__Dataset content__:

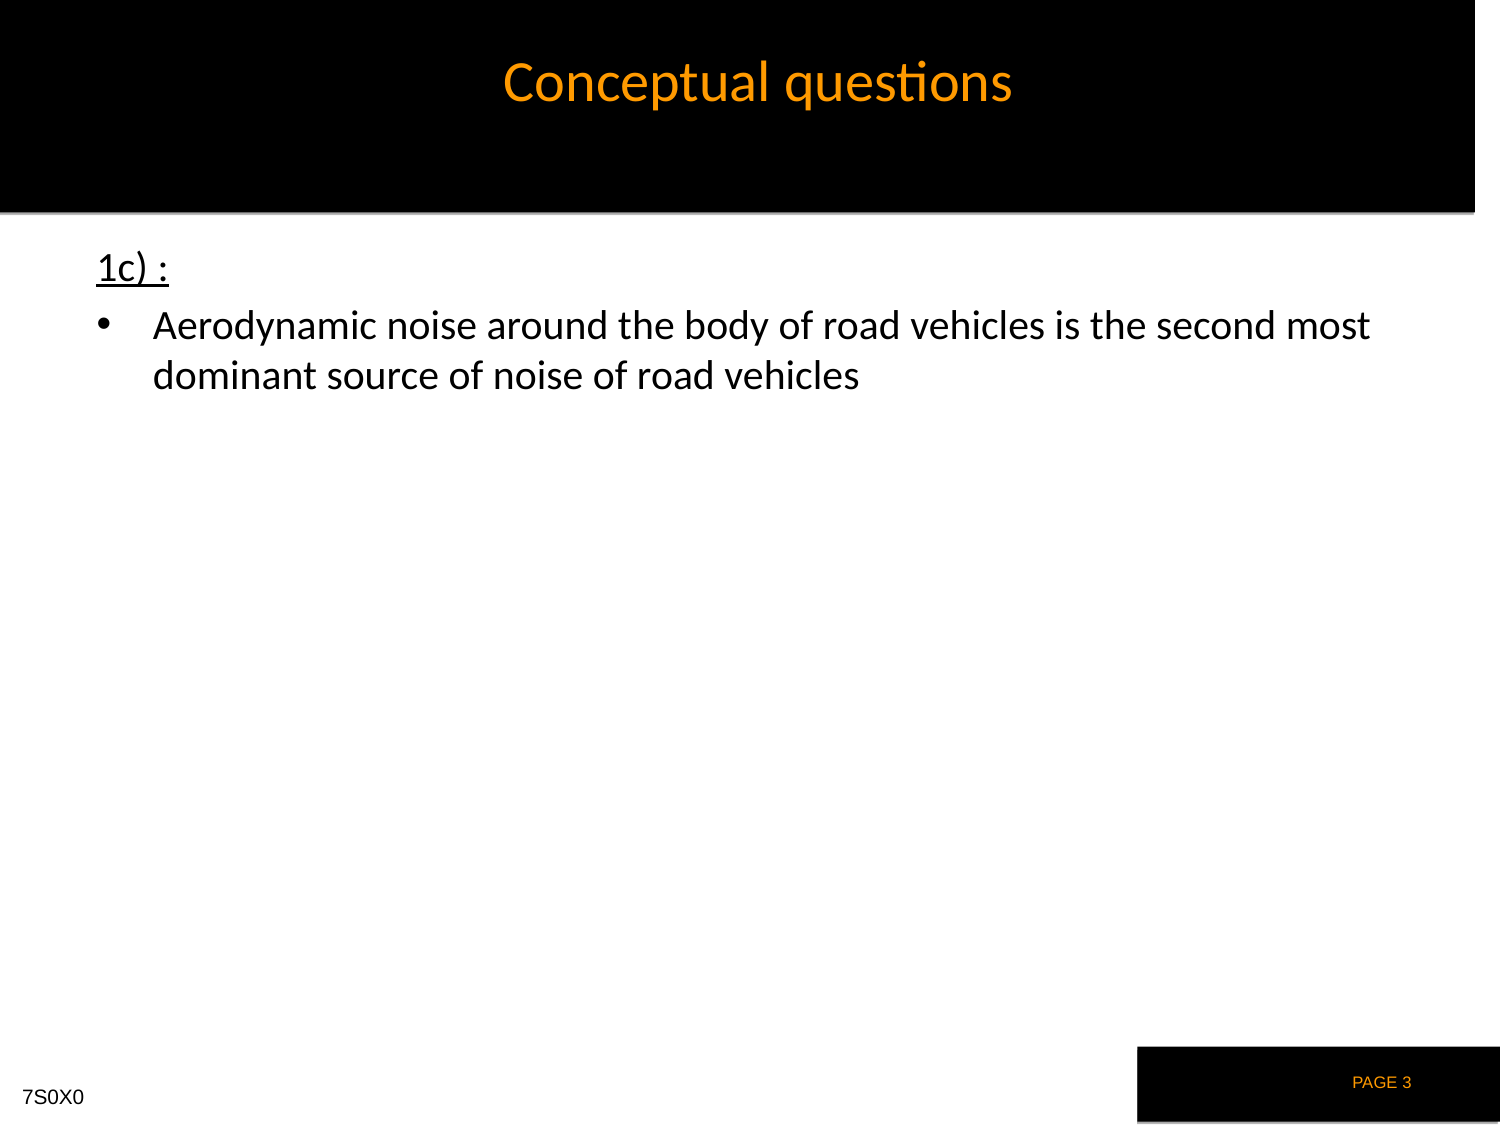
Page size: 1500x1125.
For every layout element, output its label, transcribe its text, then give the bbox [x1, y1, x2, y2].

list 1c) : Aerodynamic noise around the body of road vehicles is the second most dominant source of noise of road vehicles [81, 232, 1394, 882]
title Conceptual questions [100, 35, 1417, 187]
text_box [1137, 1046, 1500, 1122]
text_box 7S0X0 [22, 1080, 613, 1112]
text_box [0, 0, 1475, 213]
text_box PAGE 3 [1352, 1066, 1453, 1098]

__Aim of the exercise__:
Please rewrite every line of the entries above as a Markdown table with the columns Row and Line, numbering each row and skipping blank lines. Leave the pictures out.

__Result below__:
| Row | Line |
|---|---|
| 1 | Page size: 1500x1125. |
| 2 | For every layout element, output its label, transcribe its text, then give the bbox [x1, y1, x2, y2]. |
| 3 | list 1c) : Aerodynamic noise around the body of road vehicles is the second most dominant source of noise of road vehicles [81, 232, 1394, 882] |
| 4 | title Conceptual questions [100, 35, 1417, 187] |
| 5 | text_box [1137, 1046, 1500, 1122] |
| 6 | text_box 7S0X0 [22, 1080, 613, 1112] |
| 7 | text_box [0, 0, 1475, 213] |
| 8 | text_box PAGE 3 [1352, 1066, 1453, 1098] |